Check every line of the data for the word "régions", and copy those that have it.

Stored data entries
..............................
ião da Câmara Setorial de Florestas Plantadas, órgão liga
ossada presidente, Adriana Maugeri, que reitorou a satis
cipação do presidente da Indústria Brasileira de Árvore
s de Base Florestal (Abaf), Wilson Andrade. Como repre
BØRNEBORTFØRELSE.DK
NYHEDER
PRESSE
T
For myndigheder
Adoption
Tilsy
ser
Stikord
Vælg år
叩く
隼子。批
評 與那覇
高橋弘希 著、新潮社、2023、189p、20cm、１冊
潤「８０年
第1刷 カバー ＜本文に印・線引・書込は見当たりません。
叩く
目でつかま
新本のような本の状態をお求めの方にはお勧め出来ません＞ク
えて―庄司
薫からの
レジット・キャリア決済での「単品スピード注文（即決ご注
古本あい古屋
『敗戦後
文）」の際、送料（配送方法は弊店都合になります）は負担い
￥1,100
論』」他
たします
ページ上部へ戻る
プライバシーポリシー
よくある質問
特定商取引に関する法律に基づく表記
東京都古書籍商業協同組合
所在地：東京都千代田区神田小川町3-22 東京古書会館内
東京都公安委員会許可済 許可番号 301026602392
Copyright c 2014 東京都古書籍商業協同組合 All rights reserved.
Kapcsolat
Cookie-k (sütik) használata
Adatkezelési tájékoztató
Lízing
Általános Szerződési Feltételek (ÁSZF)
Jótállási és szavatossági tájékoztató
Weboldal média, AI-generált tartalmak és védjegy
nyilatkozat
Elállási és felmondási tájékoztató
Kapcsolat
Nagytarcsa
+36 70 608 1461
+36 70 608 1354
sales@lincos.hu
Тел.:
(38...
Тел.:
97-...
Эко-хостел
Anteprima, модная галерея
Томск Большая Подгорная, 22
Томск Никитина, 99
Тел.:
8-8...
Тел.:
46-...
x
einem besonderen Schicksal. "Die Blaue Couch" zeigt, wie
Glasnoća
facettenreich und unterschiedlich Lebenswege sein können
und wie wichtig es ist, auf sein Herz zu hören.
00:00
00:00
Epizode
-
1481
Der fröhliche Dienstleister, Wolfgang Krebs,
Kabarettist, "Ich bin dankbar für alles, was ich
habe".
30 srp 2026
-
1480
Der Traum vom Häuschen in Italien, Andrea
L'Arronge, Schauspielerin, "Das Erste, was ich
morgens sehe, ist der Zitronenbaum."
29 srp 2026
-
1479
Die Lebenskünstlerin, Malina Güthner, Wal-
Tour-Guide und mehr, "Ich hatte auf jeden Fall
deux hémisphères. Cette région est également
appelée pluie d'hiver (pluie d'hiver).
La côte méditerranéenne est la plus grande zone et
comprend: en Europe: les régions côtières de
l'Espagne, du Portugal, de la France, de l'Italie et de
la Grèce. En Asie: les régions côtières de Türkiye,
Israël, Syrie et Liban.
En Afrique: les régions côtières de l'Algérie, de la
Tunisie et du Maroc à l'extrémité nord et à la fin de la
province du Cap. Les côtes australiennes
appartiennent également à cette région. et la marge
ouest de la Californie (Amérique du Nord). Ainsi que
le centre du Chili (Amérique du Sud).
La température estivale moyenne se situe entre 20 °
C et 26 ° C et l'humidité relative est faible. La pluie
..............................
> **Task result**
comprend: en Europe: les régions côtières de
la Grèce. En Asie: les régions côtières de Türkiye,
En Afrique: les régions côtières de l'Algérie, de la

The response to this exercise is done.